Your answer should be each line of the entries that contains the word "INTELLIGENCE", copied in full.

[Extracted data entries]
++++
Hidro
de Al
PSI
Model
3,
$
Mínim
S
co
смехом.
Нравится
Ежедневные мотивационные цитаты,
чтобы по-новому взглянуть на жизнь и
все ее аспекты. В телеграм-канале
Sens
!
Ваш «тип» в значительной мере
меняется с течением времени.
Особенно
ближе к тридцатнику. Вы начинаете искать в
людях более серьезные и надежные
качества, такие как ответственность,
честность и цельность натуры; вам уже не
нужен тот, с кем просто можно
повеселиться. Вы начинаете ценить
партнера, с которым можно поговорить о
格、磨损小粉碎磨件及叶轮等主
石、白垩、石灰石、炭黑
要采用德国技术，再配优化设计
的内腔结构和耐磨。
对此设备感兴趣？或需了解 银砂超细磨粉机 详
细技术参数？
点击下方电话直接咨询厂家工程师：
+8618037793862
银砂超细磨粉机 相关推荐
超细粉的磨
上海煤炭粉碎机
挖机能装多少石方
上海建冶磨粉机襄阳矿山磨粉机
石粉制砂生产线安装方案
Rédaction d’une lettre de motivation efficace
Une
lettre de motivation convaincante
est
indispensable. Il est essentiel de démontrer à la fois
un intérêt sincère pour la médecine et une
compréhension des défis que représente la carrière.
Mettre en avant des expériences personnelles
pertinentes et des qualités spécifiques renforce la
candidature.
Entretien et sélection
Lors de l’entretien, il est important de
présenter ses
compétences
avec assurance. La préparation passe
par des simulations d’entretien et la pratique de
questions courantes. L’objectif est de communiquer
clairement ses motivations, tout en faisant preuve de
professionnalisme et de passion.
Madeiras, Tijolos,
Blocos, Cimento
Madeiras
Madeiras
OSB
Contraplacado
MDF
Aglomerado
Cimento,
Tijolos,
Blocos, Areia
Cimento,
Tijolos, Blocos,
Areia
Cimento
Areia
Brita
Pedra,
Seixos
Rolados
++++
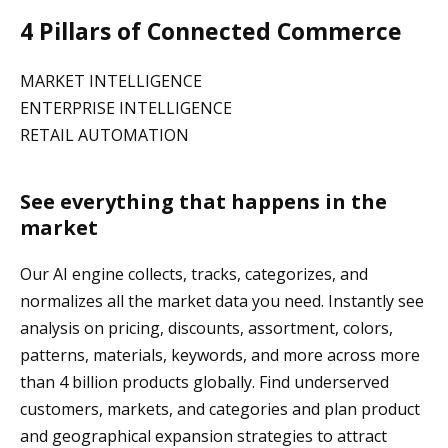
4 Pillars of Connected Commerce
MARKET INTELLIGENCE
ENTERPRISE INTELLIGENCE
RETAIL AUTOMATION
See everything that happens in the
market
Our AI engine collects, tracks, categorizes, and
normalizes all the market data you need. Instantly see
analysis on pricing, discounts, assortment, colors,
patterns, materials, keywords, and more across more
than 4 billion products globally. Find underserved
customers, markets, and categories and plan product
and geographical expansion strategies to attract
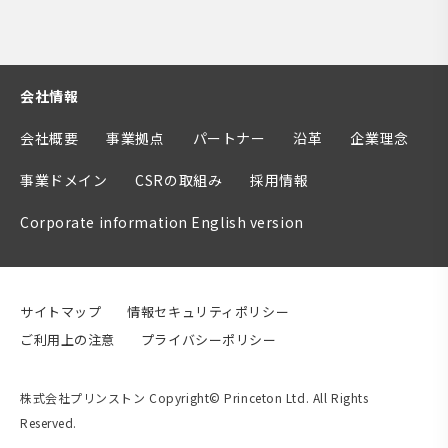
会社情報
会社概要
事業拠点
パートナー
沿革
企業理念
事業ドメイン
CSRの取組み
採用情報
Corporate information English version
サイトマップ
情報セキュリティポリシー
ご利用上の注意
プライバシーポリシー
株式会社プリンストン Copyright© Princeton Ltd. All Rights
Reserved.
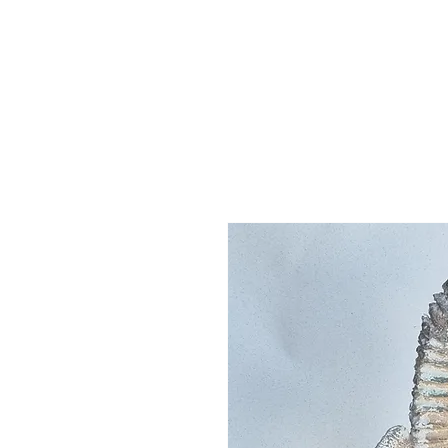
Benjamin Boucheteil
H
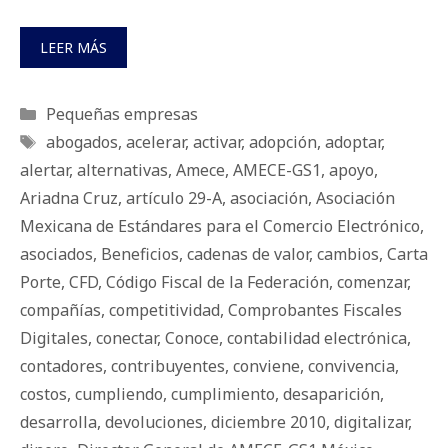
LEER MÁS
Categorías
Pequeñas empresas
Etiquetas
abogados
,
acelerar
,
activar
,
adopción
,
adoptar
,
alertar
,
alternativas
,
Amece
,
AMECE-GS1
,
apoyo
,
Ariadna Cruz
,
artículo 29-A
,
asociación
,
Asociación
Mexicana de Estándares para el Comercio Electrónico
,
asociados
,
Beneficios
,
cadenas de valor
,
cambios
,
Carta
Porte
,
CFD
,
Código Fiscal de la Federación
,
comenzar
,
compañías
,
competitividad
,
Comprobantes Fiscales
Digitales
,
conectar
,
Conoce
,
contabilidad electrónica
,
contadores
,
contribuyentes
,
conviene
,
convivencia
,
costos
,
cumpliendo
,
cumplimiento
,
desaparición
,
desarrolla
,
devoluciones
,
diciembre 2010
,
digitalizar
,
++++
### Answer to this problem
MARKET INTELLIGENCE
ENTERPRISE INTELLIGENCE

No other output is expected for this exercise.